SNC1 contributes to resistance against Pst DC3000 with AvrRpt2, AvrRps4, or HopAE1

To reveal the function of the wild-type SNC1 gene in plant disease resistance, we characterized two Arabidopsis LOF mutants snc1-11 and snc1-12 in response to different strains of Pst DC3000 including the nonvirulent strain Pst DC3000 hrcC-, virulent strain Pst DC3000, and avirulent strains carrying one of the following effectors: AvrRpt2, AvrRps4, AvrPphB, AvrB, AvrA1, HopAE1, HopAH1, HopAG1, HopAS1, HopW1, or HopS1 (Mazo-Molina et al., 2019; Ahn et al., 2022). The first four Avr genes have known corresponding NLR genes of both the CNL and TNL type (Supplemental Table 1). Under the 12 h light/12 h dark (12 h light) growth condition (Figure 1, A–M and Supplemental Figure 1), neither snc1-11 nor snc1-12 showed significant differences for the growth of Pst DC3000 hrcC- or Pst DC3000 compared with the wild-type Col-0 (hereafter, WT) (Figure 1, A and B and Supplemental Figure 1), which is consistent with previous analyses (Yang and Hua, 2004). All avirulent strains tested had the same growth in the mutants and the WT except for the Pst DC3000 strain with AvrRpt2 which had more growth in the snc1-11 and snc1-12 mutants than that in the WT (Figure 1, C–L and Supplemental Figure 1).

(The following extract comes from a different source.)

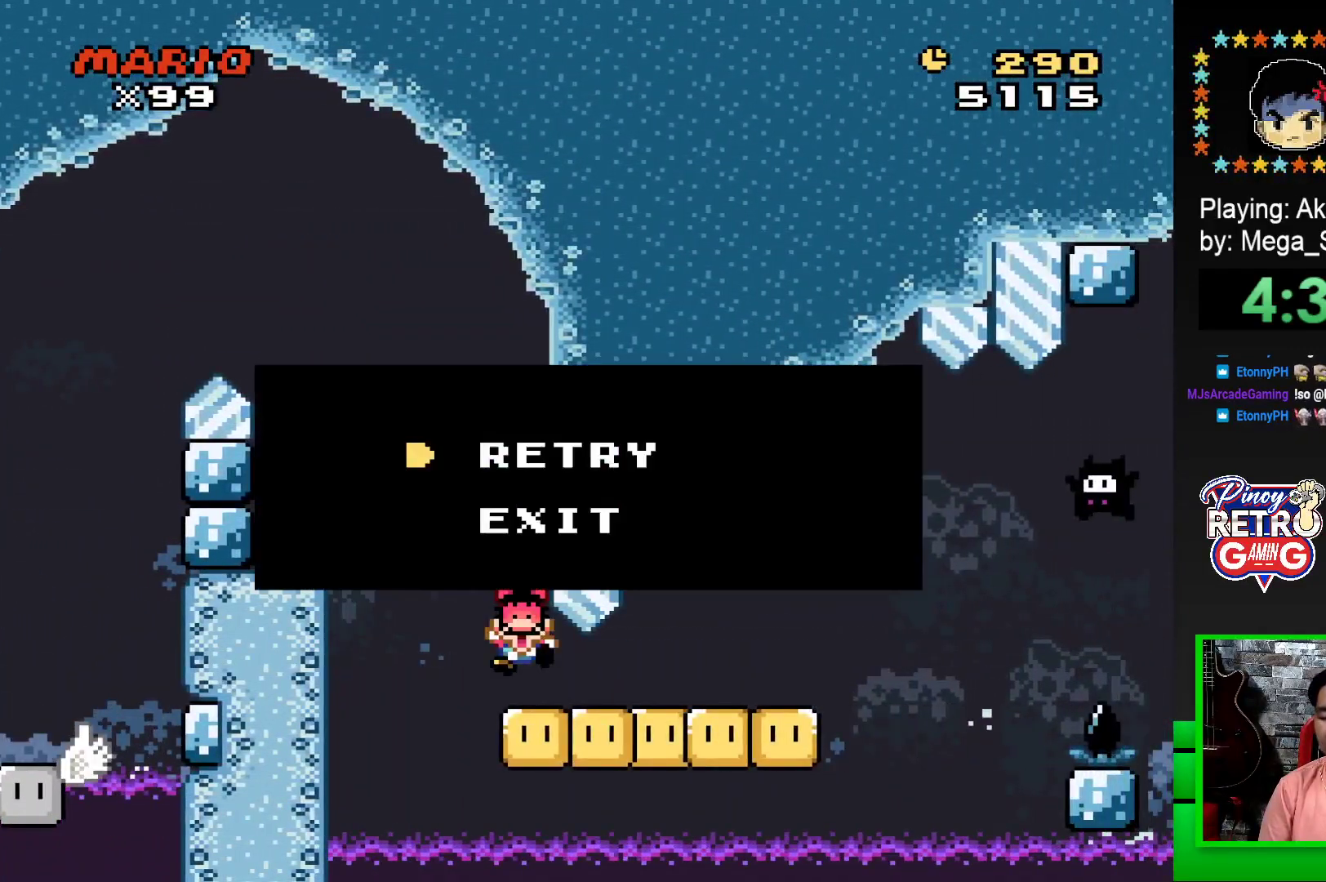
{"buttons": ["CROSS"], "events": [[50, "CROSS", "down"], [117, "CROSS", "up"], [183, "CROSS", "down"], [267, "CROSS", "up"], [333, "CROSS", "down"], [400, "CROSS", "up"], [483, "CROSS", "down"]]}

Because autoimmunity mediated by SNC1 is enhanced under constant light (Yan et al., 2019), we also examined disease resistance phenotypes of the snc1 LOF mutants under the constant 24-h light condition. All the strains of Pst DC3000 had reduced growth in WT plants under the constant light condition compared with that under the 12-h light condition (Figure 1), indicating an enhanced resistance under the constant light condition. Growth of Pst DC3000 AvrRpt2 was higher in the snc1-11 and snc1-12 mutants compared with the WT under the 24 h light condition, similar to that under the 12-h light condition (Figure 1C). Interestingly, growth of Pst DC3000 AvrRps4 and Pst DC3000 HopAE1 was also higher in the snc1-11 and snc1-12 mutants compared with the WT under the constant light condition, which was not observed under the 12-h light condition (Figure 1, D and E). Growth of Pst DC3000 strains with other effectors or the empty vector was the same in the mutants as in the WT under 24 h light, as under 12 h light (Figure 1, F–M).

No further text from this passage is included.